Conference envy

Later this month I’ll be heading to Chicago for Ragan Communications’ conference on Corporate Communications and the Social Media Revolution. (It’s billed as “the can’t-miss social media summit,” so how could I skip out?) I’ll also attend the free un-conference that’s happening the day before. So I shouldn’t be experiencing conference envy. But then I read about a couple of others that turn me green.

First, there’s TechCrunch40 and its powerhouse keynoters: Marc Andreessen, David Filo, Mark Zuckerberg — names synonymous with innovation. And it’s in San Francisco in a couple of weeks.

Then, also in San Francisco, starting today is the Office 2.0 Conference, which, according to the CNET preview, “will push the Web 2.0 concept for business as far as it can go.” I love to learn about the latest software to make managing products and processes easier. The problem is, I’ve yet to find one that has really made life any easier for me or my team. But, who knows? Maybe this is the year Office 2.0 offers up a gem, and I’d love to be in San Francisco to hear about it firsthand. Guess not.

Also this month is CASE’s Annual Conference for Senior Communications and Marketing Professionals. I co-chaired last year’s event in Philly. And where might this year’s conference be? San Fran, once again.

OK, maybe I don’t have conference envy so much as a desire to visit San Francisco. If any readers are going to any of these, send me a postcard. I’ll do the same from Chicago.

I, crisis communications expert

[shameless self-promotion]
Just thought I’d let readers know that I, a guy who usually tries to get reporters to interview other people, was interviewed myself as a *ahem* media expert by InsideHigherEd.com for a follow-up story to the whole Dalhousie/Facebook/puppy murder flare-up (Proving you’re not a puppy murderer, by Andy Guess).
[/shameless self-promotion]

Guess’ story views the Dalhousie situation — a resurgent Facebook group of 22,000-plus members that accuses Dalhousie of conducting inhumane research on puppies — in terms of crisis management in the age of social networks:

One of a public relations officer’s worst nightmares is a lie that won’t go away, and Dalhousie University recently confronted a doozy: that it was experimenting on cuddly, doe-eyed puppies and kittens.

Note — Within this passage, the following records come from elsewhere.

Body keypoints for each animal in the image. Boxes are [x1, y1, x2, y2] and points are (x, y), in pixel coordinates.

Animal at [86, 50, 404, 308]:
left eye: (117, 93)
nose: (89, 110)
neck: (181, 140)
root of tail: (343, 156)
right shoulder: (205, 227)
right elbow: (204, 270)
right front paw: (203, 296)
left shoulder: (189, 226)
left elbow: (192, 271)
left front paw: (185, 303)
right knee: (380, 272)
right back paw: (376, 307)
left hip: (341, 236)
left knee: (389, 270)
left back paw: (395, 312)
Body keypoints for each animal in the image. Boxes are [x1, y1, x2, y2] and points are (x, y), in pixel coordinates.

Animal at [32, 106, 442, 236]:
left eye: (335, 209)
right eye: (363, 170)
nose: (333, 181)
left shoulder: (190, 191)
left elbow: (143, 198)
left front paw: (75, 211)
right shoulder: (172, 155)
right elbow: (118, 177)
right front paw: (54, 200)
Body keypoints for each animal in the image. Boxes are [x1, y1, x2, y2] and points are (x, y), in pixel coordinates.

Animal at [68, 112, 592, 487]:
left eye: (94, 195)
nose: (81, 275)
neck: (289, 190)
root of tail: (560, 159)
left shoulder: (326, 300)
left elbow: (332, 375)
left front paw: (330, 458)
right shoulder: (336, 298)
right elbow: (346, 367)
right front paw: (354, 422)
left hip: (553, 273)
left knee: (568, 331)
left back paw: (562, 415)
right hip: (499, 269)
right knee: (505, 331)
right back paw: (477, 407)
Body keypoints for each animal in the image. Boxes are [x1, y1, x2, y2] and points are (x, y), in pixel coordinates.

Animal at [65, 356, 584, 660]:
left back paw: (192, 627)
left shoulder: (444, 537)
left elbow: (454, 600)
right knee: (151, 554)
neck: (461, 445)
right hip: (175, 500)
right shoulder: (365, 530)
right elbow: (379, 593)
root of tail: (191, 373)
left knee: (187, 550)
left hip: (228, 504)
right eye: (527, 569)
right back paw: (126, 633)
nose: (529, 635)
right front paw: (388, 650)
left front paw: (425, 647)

Normally in such situations, a university might take steps to release information that rebuts the charges, or it might make contact with the source of the allegations. But in this case the statements in question were online, contained within a group on the social-networking Web site Facebook, and accessible to anyone with an account. The group … was founded by someone who apparently was never even a student there.

Now, after an inital attempt to have the group removed from Facebook failed, the university is considering its legal options. “It’s a clear case of defamation,” said Charles Crosby, media relations manager at Dalhousie, in Halifax, Nova Scotia. The case illustrates not only how a university confronts allegations, but the evolving ways in which damaging information is spreading from multiple, uncontrollable sources online.

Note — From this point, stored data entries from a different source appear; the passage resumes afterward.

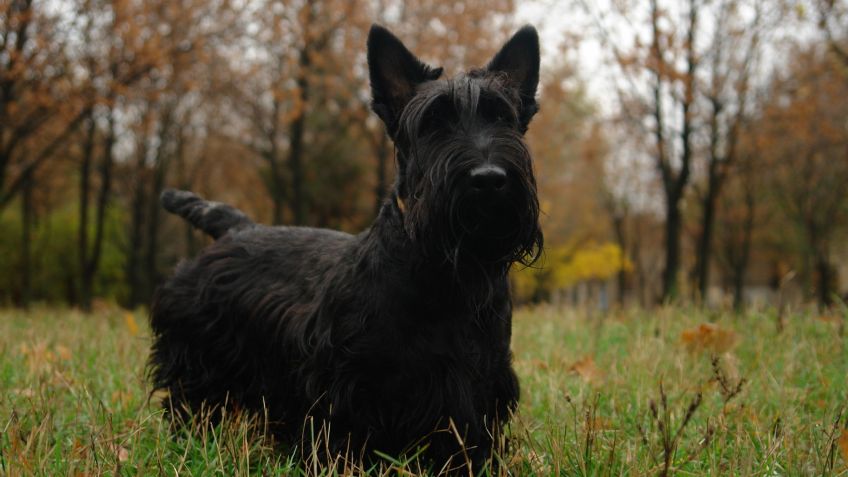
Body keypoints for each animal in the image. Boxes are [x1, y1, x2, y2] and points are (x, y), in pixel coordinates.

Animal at [148, 24, 540, 470]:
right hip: (198, 357)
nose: (489, 178)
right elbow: (340, 434)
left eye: (502, 117)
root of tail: (237, 228)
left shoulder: (481, 381)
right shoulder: (348, 383)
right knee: (190, 401)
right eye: (433, 122)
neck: (447, 271)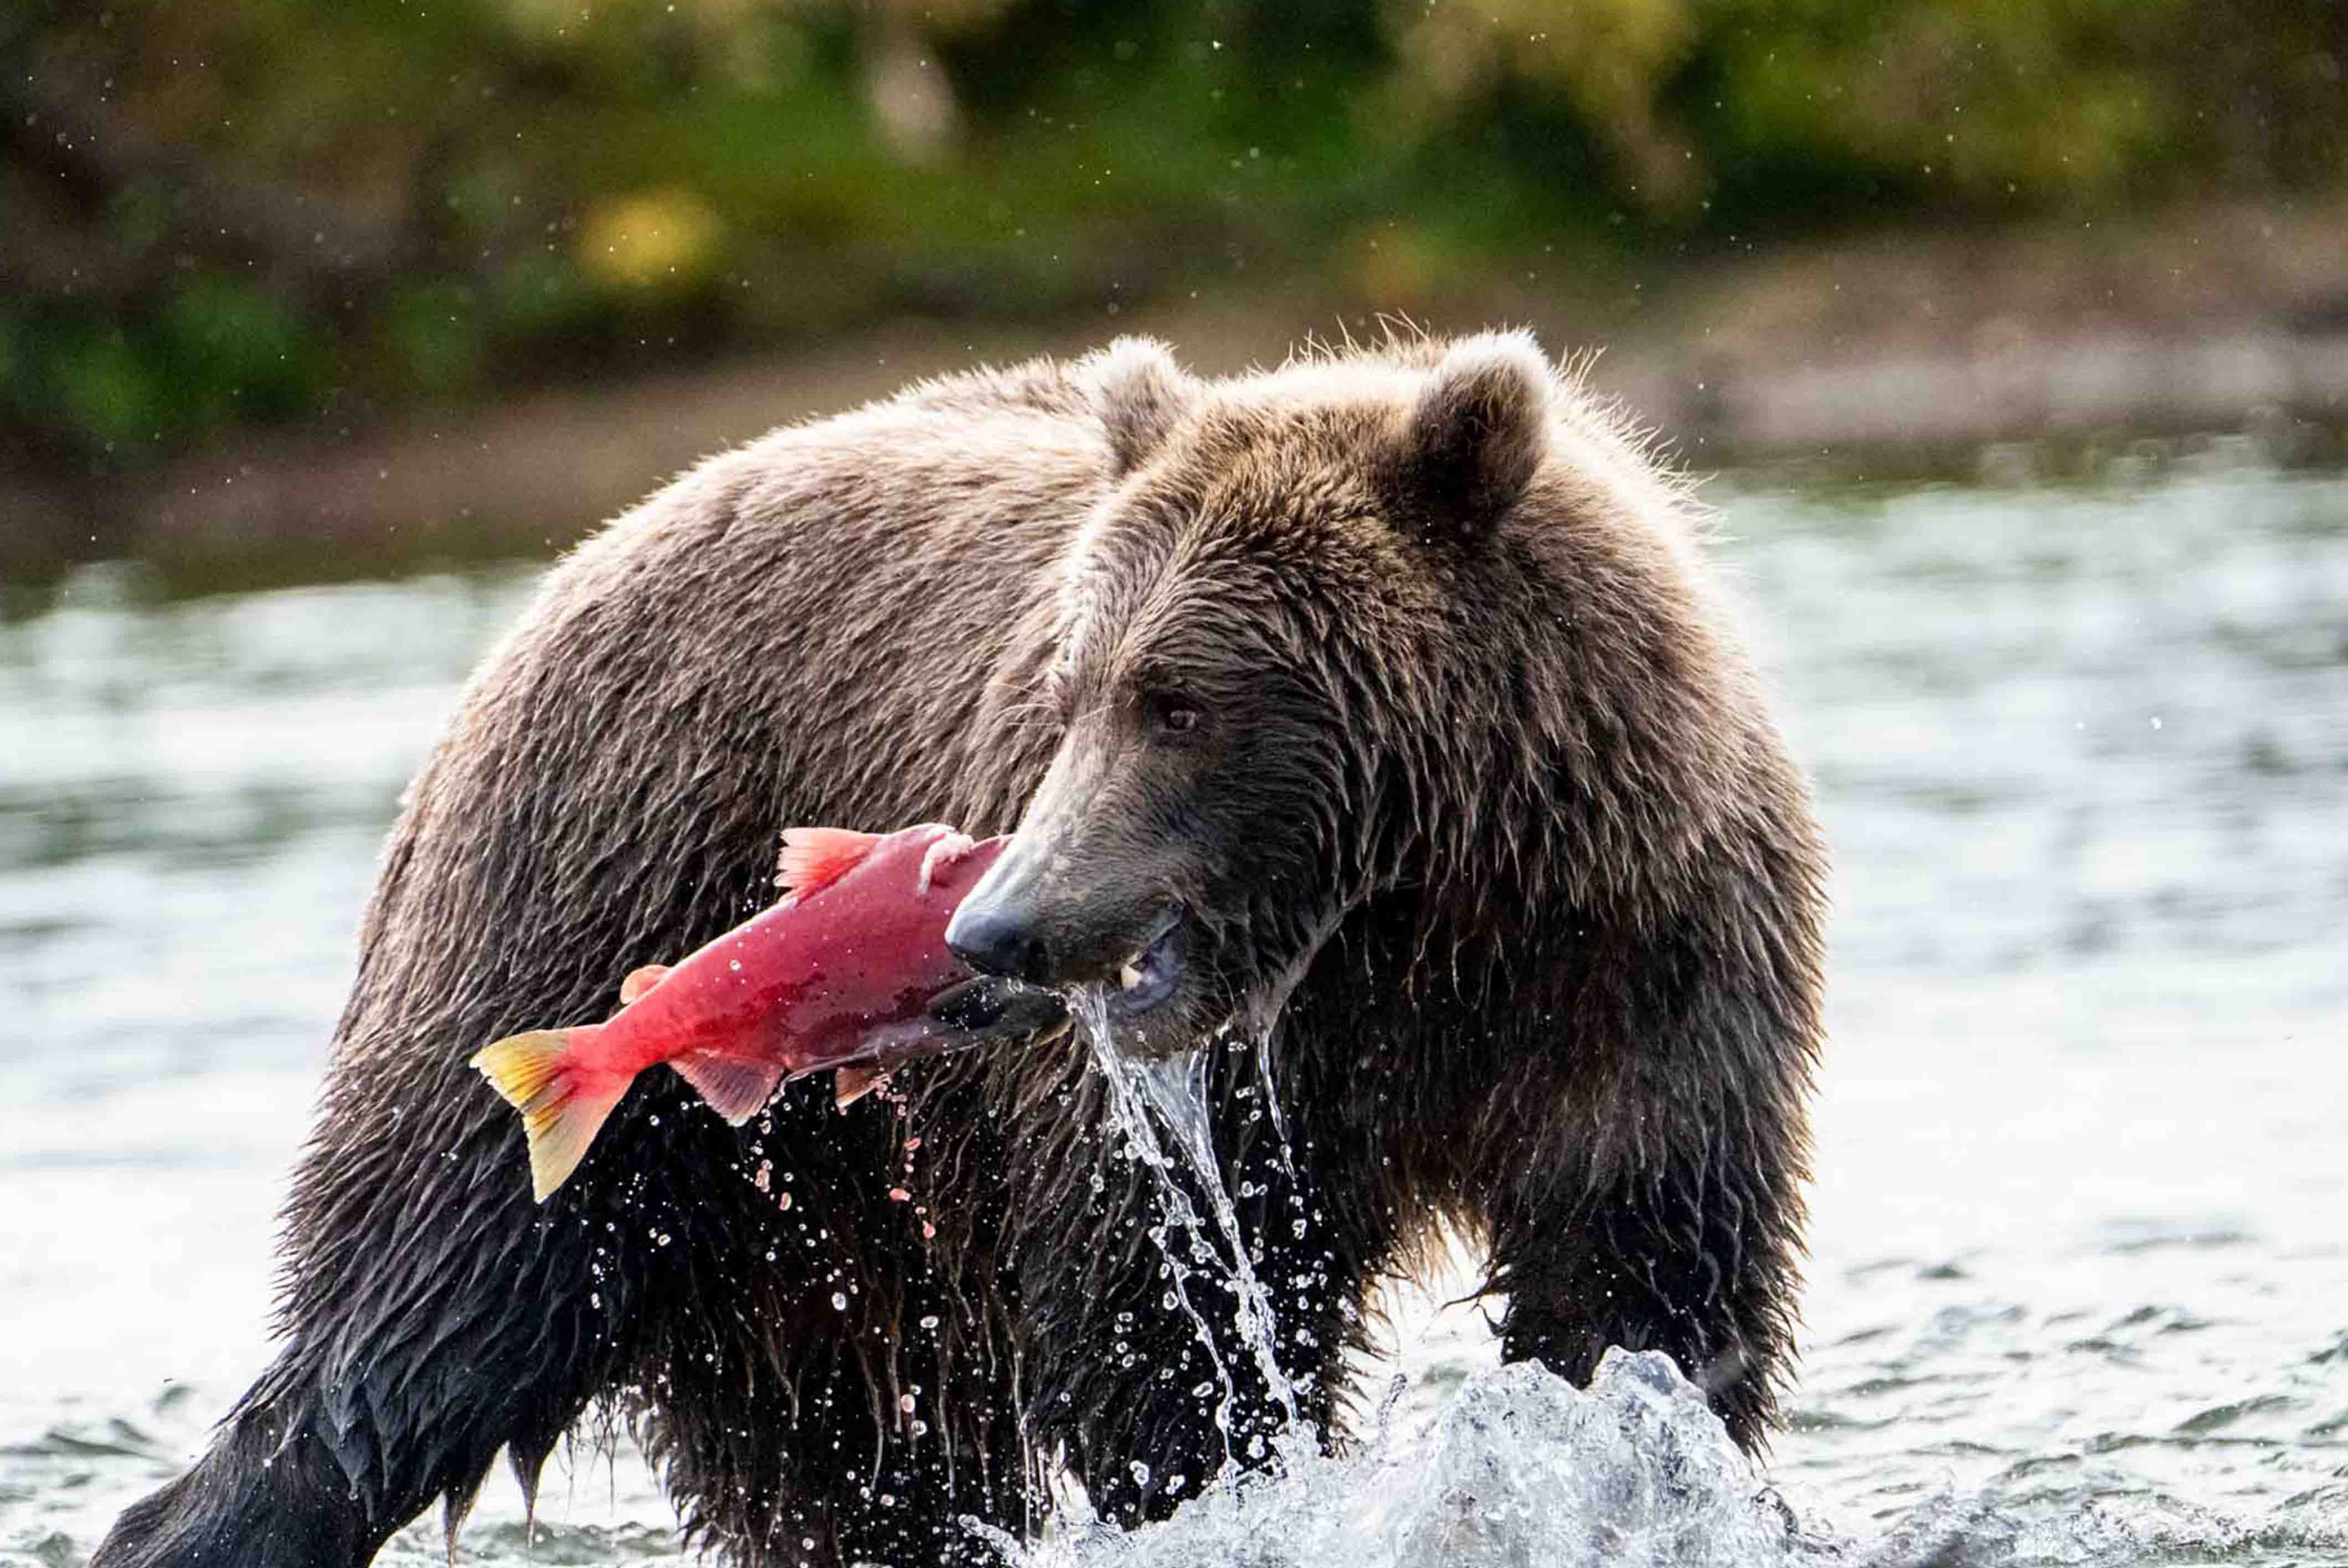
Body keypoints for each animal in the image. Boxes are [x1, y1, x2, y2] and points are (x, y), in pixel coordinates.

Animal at [93, 330, 1826, 1568]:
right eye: (1069, 687)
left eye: (1178, 699)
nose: (1001, 924)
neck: (1425, 920)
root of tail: (550, 586)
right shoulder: (1202, 1095)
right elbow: (1167, 1336)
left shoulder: (1642, 968)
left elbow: (1644, 1286)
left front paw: (1635, 1461)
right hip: (576, 915)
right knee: (424, 1300)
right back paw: (205, 1518)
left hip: (822, 1227)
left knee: (856, 1468)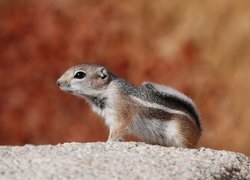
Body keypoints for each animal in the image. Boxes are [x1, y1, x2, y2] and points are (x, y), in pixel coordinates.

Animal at [56, 64, 201, 147]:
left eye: (79, 75)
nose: (58, 82)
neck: (108, 89)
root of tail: (199, 131)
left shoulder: (121, 113)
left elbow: (118, 130)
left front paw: (108, 142)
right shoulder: (110, 119)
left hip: (180, 135)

This case raises some interesting issues about communicating in the social media sphere. Dalhousie, the InsideHigherEd story points out, “is highlighting highlighting efforts by other students to counter the original group. One, a Facebook group called “Stop People From Spreading Lies About Animal Cruelty At Dalhousie”, was started by a student who works in a laboratory at the university. Still, they’ve got an uphill battle: Only a little over 400 members have joined that group, which can’t match the visceral hook of a vulnerable beagle puppy displayed on the original’s page.”

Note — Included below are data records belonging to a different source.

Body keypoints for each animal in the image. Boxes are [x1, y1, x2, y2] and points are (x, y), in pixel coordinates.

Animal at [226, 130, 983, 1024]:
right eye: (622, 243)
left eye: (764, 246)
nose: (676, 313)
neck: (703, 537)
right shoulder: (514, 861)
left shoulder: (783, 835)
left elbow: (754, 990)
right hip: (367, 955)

When I received Guess’s email query to chat about crisis communications in the web 2.0 world, I wasn’t mcuh up to speed on the latest developments at Dalhousie, so we spoke in broader terms of how colleges and universities might handle such crises. My lone quote is rightly buried in the story (paragraph nine, if you’re looking). Guess quotes some better experts, such as Rae Goldsmith of CASE and Teresa Valerio Parrot of SimpsonScarborough, whose quote at the end of the story wraps it all up nicely.